2) I'm still not understanding the reason for this floating irremovable "host panel" window. I understand how to use it if you want to dock everything, but if not it seems just to waste space. Even when docking, it seems like I dock windows to each other without the host panel. But my grumpy complaint is the wasted space and extra text.
I really am trying to work with this new design, but it seems sort of clunky. Why am I forced to always have windows for my windows? What is the benefit of all this text on my screen that has nothing to do with the content of what I'm working on?
As a side note to this: In v2018 I could see my desktop or other apps behind Media Composer on either monitor. Now it seems Avid is determined to make it so at least one monitor is completely used up by Avid. I do not understand the philosophy behind this. Not to keep repeating myself but, why? What is the purpose of the windows in a window philosophy? What is the advantage?
So then I selected "restore to default". Oh no! Now it switched sides again! And now my Edit workspace also switched sides. And now it crashed while saving to the attic. Ugh, this really is a disaster of an inteface. I'm sorry, I'm very frustrated. Spending hours and hours this weekend trying to figure out why windows are getting stuck in Avid and now evertything is far far worse for having tried to resolve it.
I think I will return to hiding the "host panel" under my composer. I believe that is what is causing windows to get stuck, but at least I wasn't losing workpaces. Something about this "host panel" idea from Windows-PC systems is not playing well with MacOS. It just isn't consistent.
I just came across your post when I was researching how to fix my own similar issues. On my system on Windows 10, I'm having the same trouble in Color Correction mode. I can't make the windows docked, and when I click on the timeline, it kicks me back into the Edit workspace. I can't use the color corection controls.
So a whole new interface to learn on MC 11.0. And I can't figure the first thing. I've inherited a project. The composer source/record windows and the time fill my entire monitor and I can not for the life of me figure out how to get them the way I like to work: smaller windows for all, so I can see around the edges of everything, and then make bigger when I need to. I am unable to drag as I'm used to.I can't see the edges at all.
The new windows are really not very good. They are super cluttered (sidebar panel is un-removable) and have a tiny border to click on to move tehm with. They also have all sorts of problems where they get stuck behind each other, and I suspect this is related to how "custom built" they are instead of more standard OS windows.
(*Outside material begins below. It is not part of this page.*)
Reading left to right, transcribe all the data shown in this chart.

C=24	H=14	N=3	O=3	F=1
Please reconsider the presence of the sidebar panel on every bin window (I mean the purple bar that is there even when you "hide sidebar"). Please reconsider your decision to have 3 close boxes on every window. Just pause and think about the weirdness of that. If I open 2 floating bin windows, I get 4 names and six close buttons! SIX!
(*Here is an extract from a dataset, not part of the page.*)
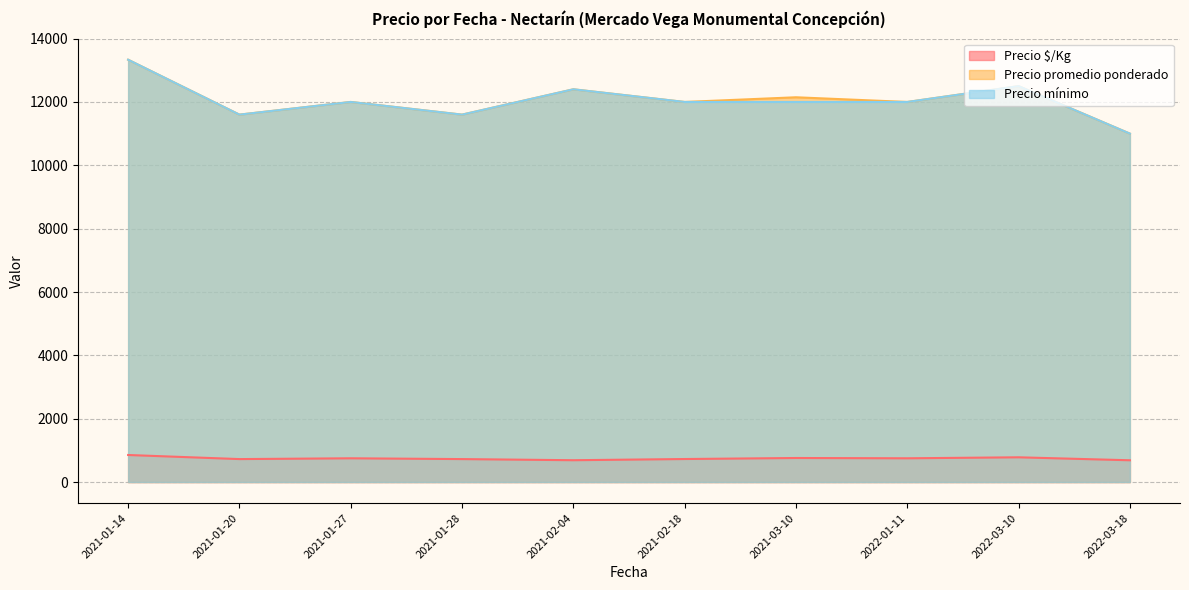

At which label does Precio promedio ponderado reach its minimum?

2022-03-18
Things are better with dual (larger) monitors, but I still feel I'm doing a lot of unpinning/de-tabbing of various windows - all of which seems totally pointless when I can simply go back to the classic interface.
Generally it all looks a bit more cluttered and less refined, the space taken up around the edges of all windows is now so much larger, don't get me started on the bin containers, they are just plain ridiculous, it now takes more clicks to access the things I need. I still don't get how they work and have managed to get a project window with a settings window to behave like the old one but if I want to create a new workspace I have to go through the whole process of option clicking and opening and moving bins to keep the project and settings window where I need it, for God's sake that is just stupid.